* _ABOUT THIS TASK_
From the first line to the last, repeat the data exactly and drop the pictures.

* _EXERCISE DATA_

__________

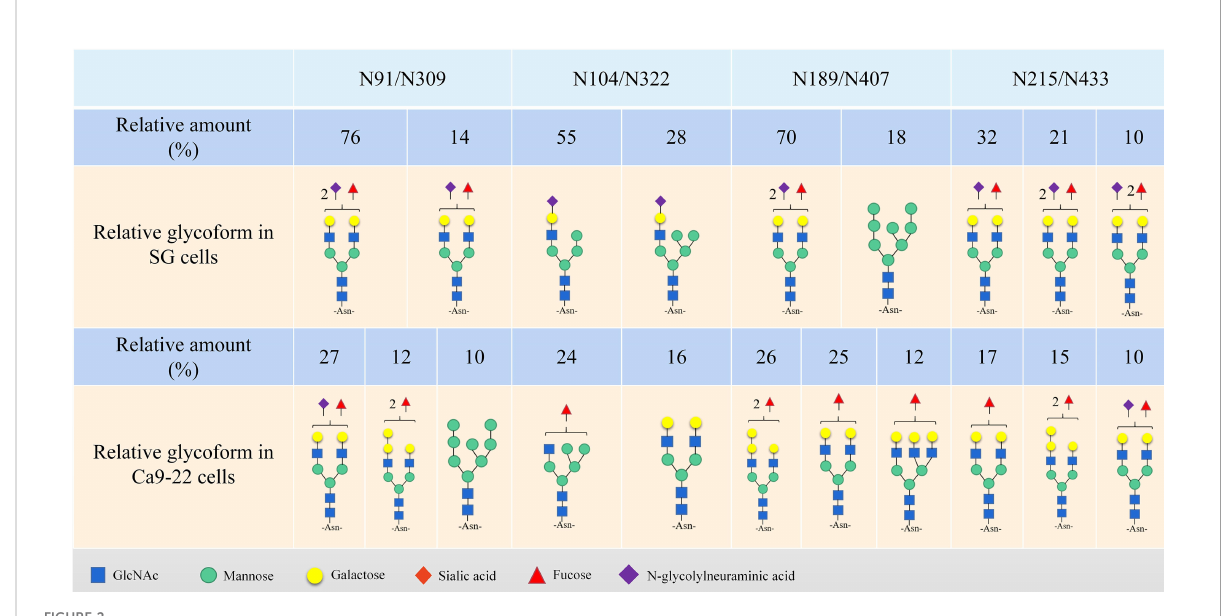
FIGURE 2 Site-speci fi c representative glycans of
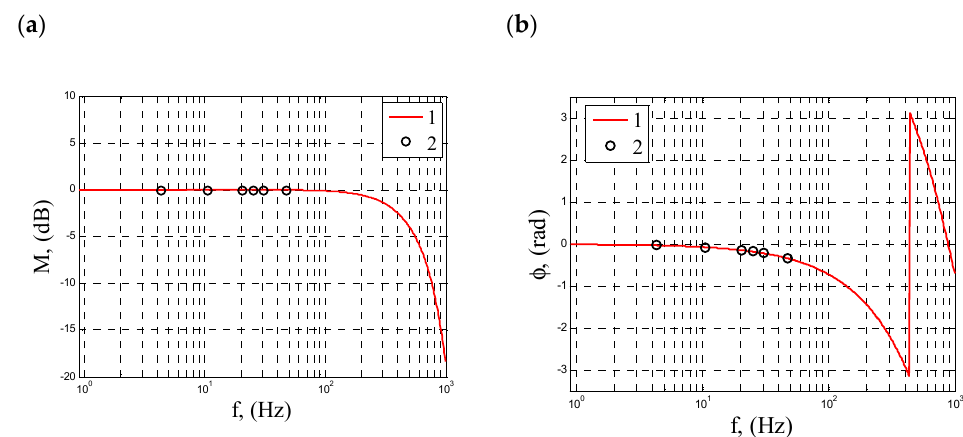
Figure 10. Points of the frequency characteristics of the ( a ) amplitude and ( b ) phase of the tested analog filter used in the measuring line of the current supplying the stator, determined by the suggested method, against the theoretical Bodé characteristics of this filter; 1—theoretical frequency characteristics of the filter, 2—results of the suggested method. Table 3. Deviation in phase shift angle ϕ u( i ) between the input and output signals of the tested analog filter, determined by the suggested method, and the theoretical values ϕ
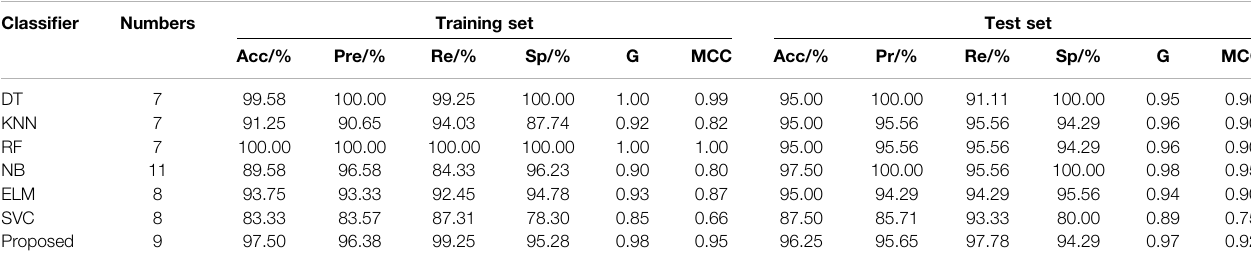
TABLE 7 | Comparison results of different classi fi ers. Classi fi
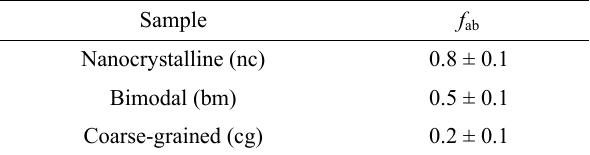
Fig. 6 Wear track profiles for all samples tested with a load of 5 N after 5 sliding cycles. Note that the values are in µm. Table 6 Cutting efficiency values ( f ab ) obtained from the wear track profiles for the tested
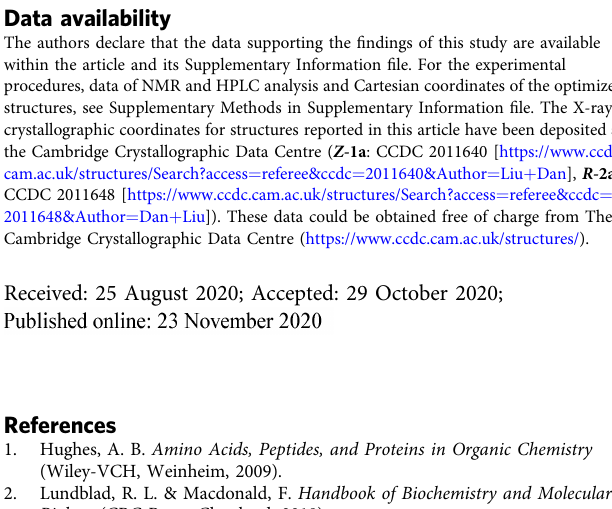
molecules including drug intermediates and chiral ligand. A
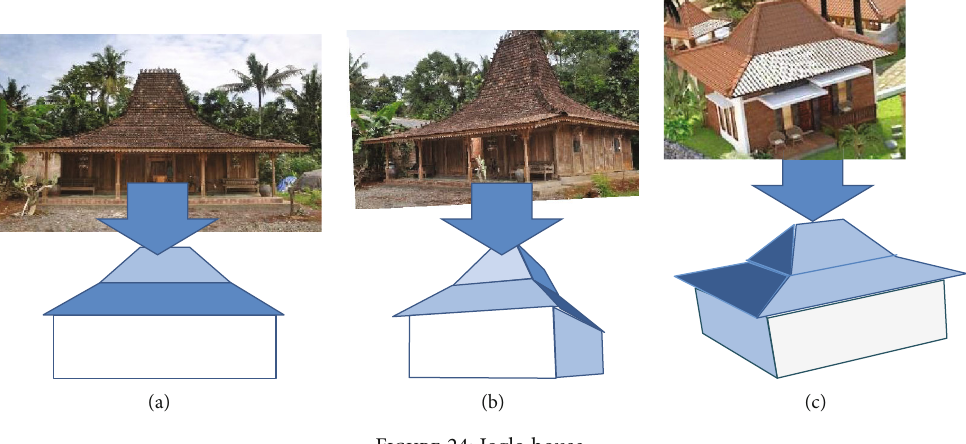
Figure 24: Joglo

__________

* _OUTPUT_
FIGURE 2 Site-speci fi c representative glycans of
Figure 10. Points of the frequency characteristics of the ( a ) amplitude and ( b ) phase of the tested analog filter used in the measuring line of the current supplying the stator, determined by the suggested method, against the theoretical Bodé characteristics of this filter; 1—theoretical frequency characteristics of the filter, 2—results of the suggested method. Table 3. Deviation in phase shift angle ϕ u( i ) between the input and output signals of the tested analog filter, determined by the suggested method, and the theoretical values ϕ
TABLE 7 | Comparison results of different classi fi ers. Classi fi
Fig. 6 Wear track profiles for all samples tested with a load of 5 N after 5 sliding cycles. Note that the values are in µm. Table 6 Cutting efficiency values ( f ab ) obtained from the wear track profiles for the tested
molecules including drug intermediates and chiral ligand. A
Figure 24: Joglo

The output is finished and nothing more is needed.